Out of Egypt I called my Son: So What?

I don’t know about you but I am terrible with details. I mean absolutely awful. I am totally that guy who sings along to my favorite band and doesn’t know all the words. You would think that with all my love for writing, I would know lyrics of the bands that serve as a soundtrack to my soul but then you would be wrong. Even my favorite band by my favorite song has lyrics to this day that I slur and hum through each time I listen. I stink at details.

Usually my terror at all things minutia can be supplemented by my daydreaming. If I wanted to be impressive I would call the daydreaming “vision-casting” or “big picture planning.” At the end of the day though, a good 75% of my mind is occupied by a combination of Giants’ statistics, lyrics I should know, conversations I’ve had and whatever I have read in the past day or so. Call it what you will, I pretty much daydream constantly. Maybe you do too.

So when I read Matthew’s account of the story of Jesus, I am the guy yawning and checking my watch till we get to chapter 5 (the Sermon on the Mount). The genealogies read like…well…I don’t know…something I don’t want to read. Yeah it is really cool that there are three sets of fourteen generations leading from Abraham to Jesus but honestly that is mainly a fact that is fascinating to day-dream about.

Then there is the story about John the Baptizer. That is a lot of fun. A guy in the wilderness that makes Bear Grilis look like Charles Nelson Reily (not to mention what he makes me look like!), he is pretty awesome. I have to admit though, when I look at Matthew’s story I get seriously antsy before chapter 5. Dietrich Bonhoeffer, after all, wrote a ton of stuff on the Sermon on the Mount…and there is this great book by Dallas Willard on the Sermon on the Mount…but there I go daydreaming again.

If I have to be honest, I don’t like the story about Herod and the Wise Men. Sure, the Three Kings are alright but the story really stinks. I mean, who in their right mind gets really excited about a tyrannical, murderous, heartless king killing children? That story is about as bad as it gets. A general statement of fact is bad enough- give me no more details!

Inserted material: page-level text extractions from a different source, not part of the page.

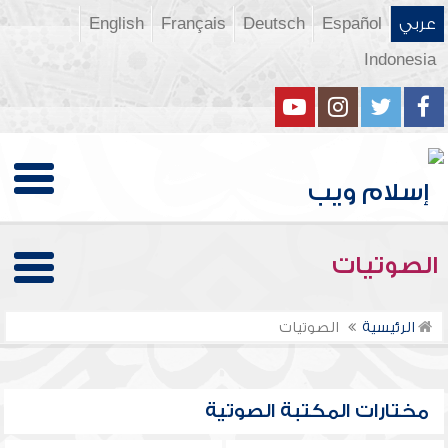
عربي
Español
Deutsch
Français
English
Indonesia
الصوتيات
الرئيسية
الصوتيات
مختارات المكتبة الصوتية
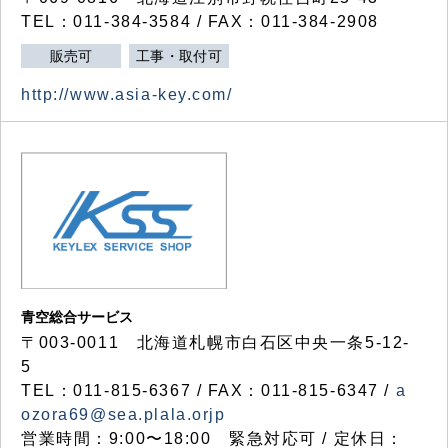
TEL：011-384-3584 / FAX：011-384-2908
販売可
工事・取付可
http://www.asia-key.com/
青空総合サービス
〒003-0011 北海道札幌市白石区中央一条5-12-
5
TEL：011-815-6367 / FAX：011-815-6347 /
a
ozora69@sea.plala.orjp
営業時間：9:00〜18:00 緊急対応可 / 定休日：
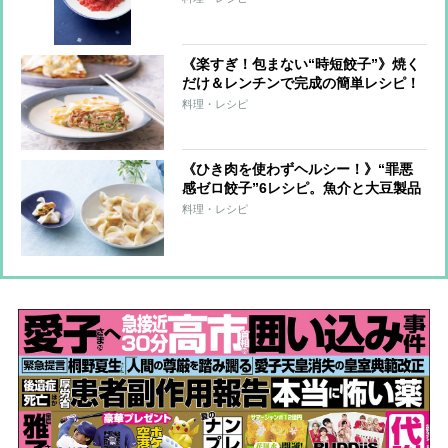
《楽すぎ！包まない“時短餃子”》焼く
だけ＆レンチンで完成の簡単レシピ！
料理・レシピ
《ひき肉を使わずヘルシー！》“罪悪
感ゼロ餃子”6レシピ。魚介と大豆製品
で大満足！
料理・レシピ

And maybe that is why I tend to read right over that little sentence where Matthew compares the exodus of Mary, Joseph and Jesus to the Exodus of Moses, Aaron and Miriam. All this happened, as the story goes, so that Jesus could be the one who is brought up out of Egypt- just like the nation of Israel a thousand or so years before. God, it seems, is doing something different- something new.

In becoming man, Jesus announces that he will take over from here.

And from that moment on, we see Jesus taking the wheel (apologies to Carrie Underwood) and living our life for us. He is everything God’s people were meant to be. He is everything we were supposed to be way back when his Father formed Adam and Eve from the clay. From now on, Jesus’ obedience, righteousness, faith, love, joy, peace, patience, kindness, goodness and self-control will stand for his people.

So it makes sense that the first story Matthew would tell about Jesus would be his temptation. Jesus is tempted for forty days (Israel wandered for forty years). Jesus was hungry (Remember all those pleas for food that God answered by raining down manna and quail?). Jesus was alone (How many times have you felt all alone?). Jesus had every reason to doubt his Father’s love and protection (We have all been there, right?).

And yet, as the story goes, Jesus was tested in every way we were and yet was without sin. That is the difference. Jesus went through the same crap we have to go through, only he trusted his Father. And Matthew wants us to know right from the beginning of his story that Jesus’ obedience is now ours.

Can you imagine that? God’s loyalty to himself can stand for yours. God’s love for himself can be your love for him.

Because God called his son out of Egypt, he has called you up out of the same place. Out of the land of slavery. Out of bondage. Out of fear. Out of death.

All this freedom we’ve been missing! It’s been hiding in the small-print!